TASK INSTRUCTIONS: From the passage on the Wittig reaction, repeat word for word the part starting with "The Wittig reaction" and going on through "selective and stereospecific.".

GIVEN PASSAGE:
________________________

The Wittig reaction converts a carbonyl to an alkene using a phosphorus ylide (R₃P=CR₂). The ylide is generated by deprotonation of a phosphonium salt. Reaction with an aldehyde or ketone proceeds through a betaine intermediate to form a four-membered cyclic intermediate, ultimately yielding the alkene and triphenylphosphine oxide. Stabilized ylides (with electron-withdrawing groups) are more selective and stereospecific.

How It's Best Learned

Draw the ylide formation and the cycloaddition/retrocycloaddition mechanism. Compare the reactivity and E/Z selectivity of stabilized versus non-stabilized ylides.

________________________

EXTRACTED RECORDS:
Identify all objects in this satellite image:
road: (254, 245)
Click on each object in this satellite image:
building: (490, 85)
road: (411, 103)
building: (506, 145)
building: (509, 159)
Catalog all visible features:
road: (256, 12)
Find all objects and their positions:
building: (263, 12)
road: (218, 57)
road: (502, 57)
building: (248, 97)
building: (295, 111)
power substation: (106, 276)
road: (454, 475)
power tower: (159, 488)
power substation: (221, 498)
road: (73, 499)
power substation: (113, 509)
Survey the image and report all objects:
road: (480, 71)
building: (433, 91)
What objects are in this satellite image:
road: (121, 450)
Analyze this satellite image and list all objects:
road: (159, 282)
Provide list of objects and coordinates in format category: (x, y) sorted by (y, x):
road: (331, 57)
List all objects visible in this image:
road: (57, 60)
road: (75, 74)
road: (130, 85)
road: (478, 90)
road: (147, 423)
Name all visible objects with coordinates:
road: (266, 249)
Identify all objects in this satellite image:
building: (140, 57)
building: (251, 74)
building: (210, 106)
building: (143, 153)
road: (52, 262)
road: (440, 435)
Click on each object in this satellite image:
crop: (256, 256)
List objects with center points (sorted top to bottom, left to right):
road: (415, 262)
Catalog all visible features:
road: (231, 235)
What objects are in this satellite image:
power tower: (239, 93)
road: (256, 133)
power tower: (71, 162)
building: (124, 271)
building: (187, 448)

________________________

SOLUTION FOR THIS EXERCISE:
The Wittig reaction converts a carbonyl to an alkene using a phosphorus ylide (R₃P=CR₂). The ylide is generated by deprotonation of a phosphonium salt. Reaction with an aldehyde or ketone proceeds through a betaine intermediate to form a four-membered cyclic intermediate, ultimately yielding the alkene and triphenylphosphine oxide. Stabilized ylides (with electron-withdrawing groups) are more selective and stereospecific.